>>>>>

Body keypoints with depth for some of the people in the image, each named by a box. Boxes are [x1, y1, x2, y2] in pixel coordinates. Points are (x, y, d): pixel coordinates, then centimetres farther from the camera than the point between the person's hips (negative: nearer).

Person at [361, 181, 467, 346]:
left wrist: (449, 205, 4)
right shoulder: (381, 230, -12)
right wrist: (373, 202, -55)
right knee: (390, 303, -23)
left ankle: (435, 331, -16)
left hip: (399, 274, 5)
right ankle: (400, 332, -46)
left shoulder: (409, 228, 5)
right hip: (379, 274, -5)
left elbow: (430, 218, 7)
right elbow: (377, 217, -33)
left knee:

<<<<<

» Work instructions:
In the entries, the line containing "left wrist: (449, 205, 4)" and every line after it through the last are to be duplicated exactly, and no other line is to be included.

» Result below:
left wrist: (449, 205, 4)
right shoulder: (381, 230, -12)
right wrist: (373, 202, -55)
right knee: (390, 303, -23)
left ankle: (435, 331, -16)
left hip: (399, 274, 5)
right ankle: (400, 332, -46)
left shoulder: (409, 228, 5)
right hip: (379, 274, -5)
left elbow: (430, 218, 7)
right elbow: (377, 217, -33)
left knee:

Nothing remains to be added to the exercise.